Saturday, September 1, 2007

Constructing learning experiences that push students into new levels of learning

I have a couple of things that I have been thinking about off and on for the past week that I wanted to get out, reflect on and maybe get some feedback

I am a constructivist...duh...I don't think it would be possible to expect students to use technology on all levels and stagesof learning and not be a constructivist! I believe learning is a process. I love my students to do projects as a learning tool and I like those to be meaningful to them. The problem I am running into is that student have forgotten how to be creative by the time I get them. So, I ask them to do a project and leave it pretty open and they just sit there....and complain that they want to know what it will look like. So I kept a few student examples of projects that my students did last year to show these students but, I threw them away!

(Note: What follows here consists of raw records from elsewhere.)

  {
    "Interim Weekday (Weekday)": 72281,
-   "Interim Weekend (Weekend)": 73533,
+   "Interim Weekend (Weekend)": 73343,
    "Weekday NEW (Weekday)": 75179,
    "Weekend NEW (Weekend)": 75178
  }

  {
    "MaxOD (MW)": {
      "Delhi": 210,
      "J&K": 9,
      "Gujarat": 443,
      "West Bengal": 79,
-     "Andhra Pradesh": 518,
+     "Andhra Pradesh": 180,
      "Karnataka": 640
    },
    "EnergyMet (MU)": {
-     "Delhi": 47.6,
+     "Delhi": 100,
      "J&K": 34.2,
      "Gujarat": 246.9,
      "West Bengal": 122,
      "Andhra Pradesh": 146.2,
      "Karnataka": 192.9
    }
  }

In my experience working as a "camp counselor" at the Rec. Center I have found that when we did crafts the teens would look at my example and copy it! I don't see anything fun in that. Yeah they had fun doing it, but they lacked the spark and excitement of coming up with something that was truly theirs. So, I began only giving them general instructions and materials. The end results were way better than any example I could have given them. I've transfered this idea into my class projects and they don't like it! They want to know what the time line or poster or powepoint should look like. I always tell them "what ever works for you, what will help you learn this better?"

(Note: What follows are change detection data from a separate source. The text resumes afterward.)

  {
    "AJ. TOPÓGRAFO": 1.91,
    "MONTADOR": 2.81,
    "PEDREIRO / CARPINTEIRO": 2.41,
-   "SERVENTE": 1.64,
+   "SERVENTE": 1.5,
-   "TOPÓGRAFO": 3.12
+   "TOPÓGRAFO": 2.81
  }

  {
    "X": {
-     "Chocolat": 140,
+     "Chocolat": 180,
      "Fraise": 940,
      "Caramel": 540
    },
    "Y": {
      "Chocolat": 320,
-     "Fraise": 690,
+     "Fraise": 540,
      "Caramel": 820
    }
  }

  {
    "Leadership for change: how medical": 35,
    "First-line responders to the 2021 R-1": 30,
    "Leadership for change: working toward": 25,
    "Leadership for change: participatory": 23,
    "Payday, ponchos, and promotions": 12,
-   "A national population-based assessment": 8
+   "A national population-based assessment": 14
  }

They hate it! But I believe that real learning comes from creating something that is important and meaningful to the matter what shape the teacher likes a time line to be.
However in the future I plan to do the following to make the transition into creativity easier for my students:

1. Be very clear about the learning result I expect at the end
2. Be very clear about the time they have available to them
3. Spend a day at the beginning of the semester making sure all students are aware of their learning and personality style so they can fit these projects closer to them

This article
from The Journal discuss the inherent need for education to move to constructivism with the advent and prevalent use of technology EVERYWHERE. It discusses the use of technology in language learning classroom. I find it easier to learn a language when I converse in it, not just working in a workbook and writing phrases that are outdated an no one will see? What about having our students write for real purposes, in real language---then would we increase their proficiency? I guess I'll see at the end of this year after my students have spent the semester blogging about their learning experiences. They are pretty rough now, but they are taking them seriously.

1 comment:

Stewart said...

I've often thought of this "lack of willingness to be creative" as the passive vs. active learner. Math gets abstract in high school and you can't reguritate steps that a teacher gave notes on. You have to think critically for each problem and know what to do in what order. They just stare at me. Or the ones who want to get a good grade complain and get frustrated. I see this very clearly as the passive vs. active learning styles. Have they always been passive and we are asking them to make a leap that they aren't aware of? If so, how do we really get them to understand the difference of passive vs. active learner? Are their ways to build up to it? I have never taken an educational pysch. class, so I'm curious what others have to say.